Open slinghe0321 opened 3 years ago
I also notice this. I consider this a bug.
I guess the problem is that multi-GPU training changes the relative weights between batches (batches on different GPUs are simply averaged while batches on the same GPU weight depending on num_gt, and some batches are skipped).
I have not tested to debug this, because I am not that familiar with APIs on multi-GPUs training.
I changed
weighted_regression_losses = torch.sum(weights * reg_loss / (torch.sum(weights) + 1e-6), dim=0)
into
weight_sum = torch.sum(weights)
if torch.distributed.is_initialized():
N = torch.distributed.get_world_size()
torch.distributed.all_reduce(weight_sum)
reg_loss = reg_loss * N
weighted_regression_losses = torch.sum(weights * reg_loss / (weight_sum + 1e-6), dim=0)

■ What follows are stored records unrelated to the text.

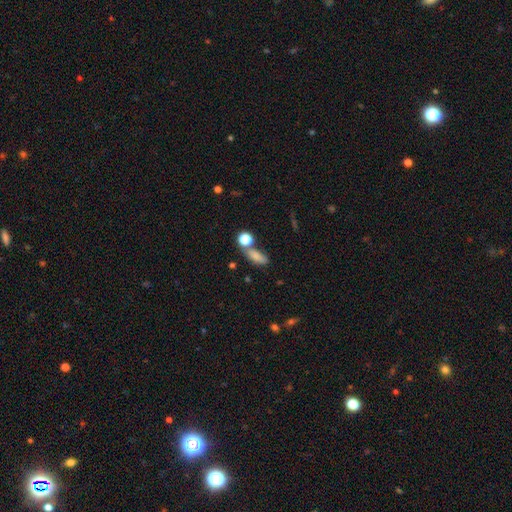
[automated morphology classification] This appears to be a smooth galaxy with no disk features (76%) that is in between round and cigar-shaped (65%). Merging: none (53%).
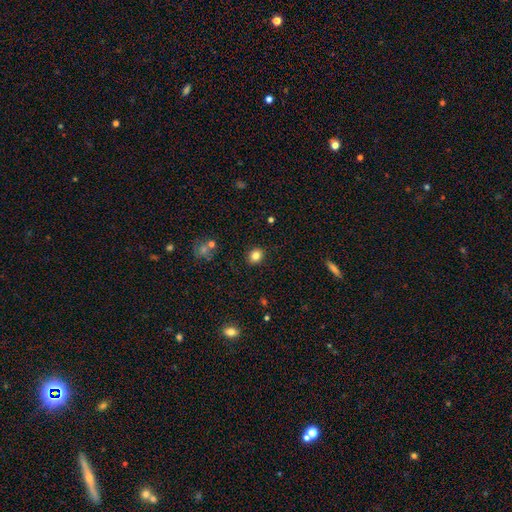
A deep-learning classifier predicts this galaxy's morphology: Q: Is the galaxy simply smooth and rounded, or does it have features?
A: smooth — 83%.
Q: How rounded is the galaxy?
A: round — 64%.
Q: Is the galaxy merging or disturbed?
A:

and half the batch size, Empirically, the gap gets smaller, but the gap still exists
请问multi-gpu会对mono_depth的训练产生影响吗?
请问multi-gpu会对mono_depth的训练产生影响吗?
In my test, depth prediction is fine with multi-gpu
For now, in the new update, with the distributed sampler from detectron2, we are able to train with multi-GPU and obtain reasonable performance.

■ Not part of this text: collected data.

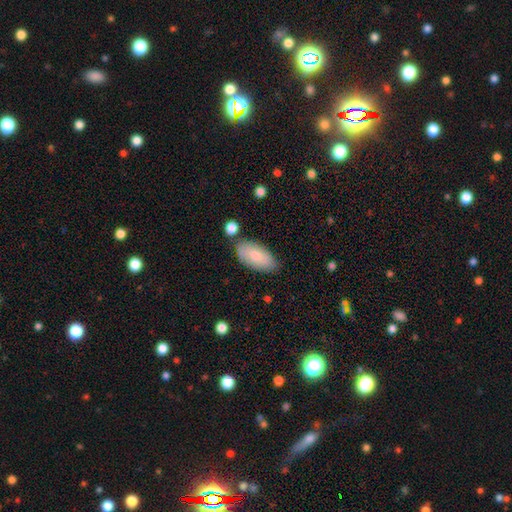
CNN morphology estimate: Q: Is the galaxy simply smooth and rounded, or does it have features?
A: smooth — 78%.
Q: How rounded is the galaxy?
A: in between — 93%.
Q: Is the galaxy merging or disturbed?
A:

Without tuning the learning rate and batch size, the result goes like this:
Car AP(Average Precision)@0.70, 0.70, 0.70:
bbox AP:97.24, 86.90, 67.03
bev AP:29.68, 20.48, 15.73
3d AP:21.56, 15.00, 11.16
aos AP:96.23, 84.25, 64.92
Car AP(Average Precision)@0.70, 0.50, 0.50:
bbox AP:97.24, 86.90, 67.03
bev AP:65.20, 46.35, 35.98
3d AP:58.84, 41.06, 32.49
aos AP:96.23, 84.25, 64.92
Hi, thanks for your great work! I have trained GroundAwareYolo3D model and get results as below: Car AP(Average Precision)@0.70, 0.70, 0.70 bbox AP: 97.29, 84.55, 64.65 bev AP: 29.53, 20.15, 15.53 3d AP: 22.90, 15.26, 11.33 aos AP: 96.52, 82.52, 63.05
seems comparable with paper report (23.63 16.16 12.06) in Car AP@0.70 validation set.

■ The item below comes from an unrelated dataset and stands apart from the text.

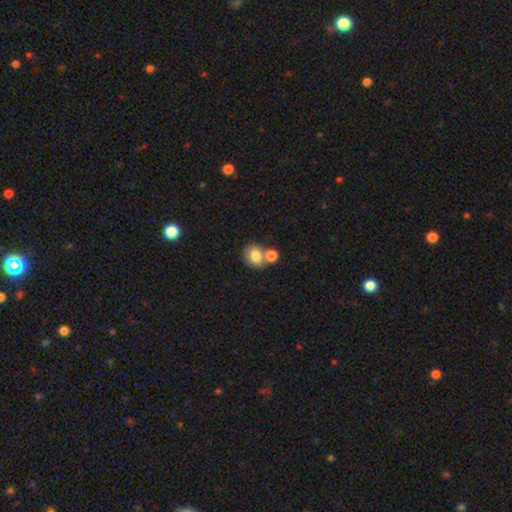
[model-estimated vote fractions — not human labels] Morphology: type=smooth (81%); roundness=round (61%); merging=none (47%).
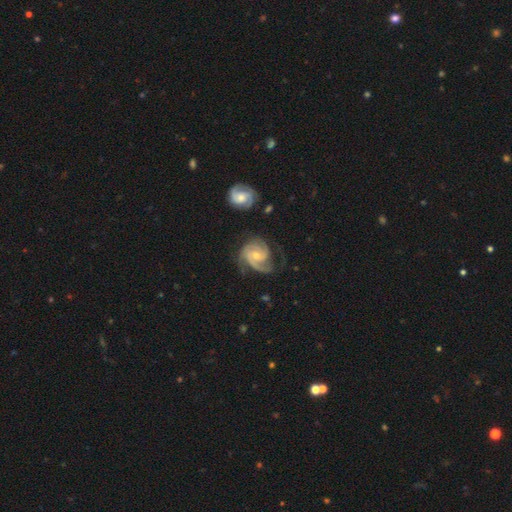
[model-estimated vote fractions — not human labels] This is clearly a featured or disk galaxy (86%). It is clearly not viewed edge-on (98%). Bar: possibly no (48%). Spiral arm pattern: clearly yes (97%). Spiral arm count: possibly 2 (47%). Spiral winding: marginally tight (44%). Central bulge: possibly small (49%). Merging: possibly none (54%).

However if training with multi-gpu e.g. 4-GPU, we get poor result as below: Car AP(Average Precision)@0.70, 0.70, 0.70 bbox AP: 97.08, 86.41, 66.67 bev AP: 20.56, 15.16, 11.22 3d AP: 15.17, 10.81, 8.22 aos AP: 95.50, 83.36, 64.24
training command:
bash ./launchers/train.sh config/$CONFIG_FILE.py 0,1,2,3 multi-gpu-train
bash ./launchers/train.sh config/$CONFIG_FILE.py 0 single-gpu-train
I trained twice with 'multi-gpu' and both results are similar and lower than 'single-gpu', so do you have some suggestions about this case? What about your multi-gpu training performance?